The ISIS continues to occupy new Syrian and Iraqi territory while Arab Gulf states watch helplessly. It is telling that in the wake of the mass exodus of migrants from the Middle-East flooding Europe, wealthy Gulf states like Kuwait and Qatar have not offered the desperate refugees safe haven. Their silence and inaction is an indictment, if one was still needed, of the malignant role Arab leaders have played in turning their region into the cauldron of brutality it is today.

In a statement issued on Wednesday, September 9, the UAE defended itself: "The UAE has made it one of its foreign policy prioritoes to address this issue in a sustainable and humane fashion together with its regional and international partners.
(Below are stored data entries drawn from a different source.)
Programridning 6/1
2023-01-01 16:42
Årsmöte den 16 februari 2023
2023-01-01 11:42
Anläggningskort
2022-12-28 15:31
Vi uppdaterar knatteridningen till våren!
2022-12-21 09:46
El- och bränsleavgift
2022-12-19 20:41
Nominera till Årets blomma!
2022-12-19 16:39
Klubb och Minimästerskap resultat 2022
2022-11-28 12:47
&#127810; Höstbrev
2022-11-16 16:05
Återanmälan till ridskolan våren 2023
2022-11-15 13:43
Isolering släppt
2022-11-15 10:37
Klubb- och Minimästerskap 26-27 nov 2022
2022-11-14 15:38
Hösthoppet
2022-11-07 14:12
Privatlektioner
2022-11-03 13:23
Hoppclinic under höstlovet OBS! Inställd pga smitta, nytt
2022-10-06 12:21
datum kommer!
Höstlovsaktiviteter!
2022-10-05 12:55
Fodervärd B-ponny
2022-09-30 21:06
The Emirates is a major destination for guest workers and foreign business people from around the world, including the Middle-East."
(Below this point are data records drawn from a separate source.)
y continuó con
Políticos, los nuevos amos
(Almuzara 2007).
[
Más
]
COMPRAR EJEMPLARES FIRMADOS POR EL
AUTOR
The UAE says it has taken in 2,42,000 Syrian refugees since the conflict began in 2011-12. But as wave after wave of Arab refugees fleeing the ISIS overwhelms Europe, the clock on Islamic reform is ticking down. Germany alone is expected to receive 8,00,000 asylum-seekers this year. The video of a Hungarian camerawoman - since sacked by her television network - kicking and tripping fleeing Arab refugees has gone viral and shocked Europe into accepting more refugees.

Islam has been harmed most by its leaders and clerics. As I wrote in my recent book: "Though spiritually tethered to Mecca, Islam - unlike its civilisational counterparts - has not had a centre of gravity since the collapse of the Ottoman Empire in 1917 and the abolition of the caliphate by Turkey in 1924. The West is propelled by American and European values, China by its ethnic homogeneity, India by its ancient religions and philosophy. Each has a clear geographical anchor. But Islamic civilisation, whose worldwide influence is strong and growing, is as much at home in East Asia (Indonesia and Malaysia) as it is in Arab West Asia, non-Arab Turkey and Iran, the Central Asian republics (Uzbekistan, Kazakhstan), eastern Europe (Bosnia, Albania), North Africa (Morocco, Libya) and, of course, the subcontinent. Islam transcends nations - both a strength and weakness."

India's 172 million Muslims could represent that strength: they are cut from very different cloth and have little in common with their Arab co-religionists. Few have joined the ISIS. Moderate Muslims in India must now reject the politicians and clerics who have kept them poor and backward for over six decades.

If Islam is to be reformed into a progressive, forward-looking faith, that reform must come from within. The alternative is a spread of the ISIS virus from the Middle-East across the larger Islamic world.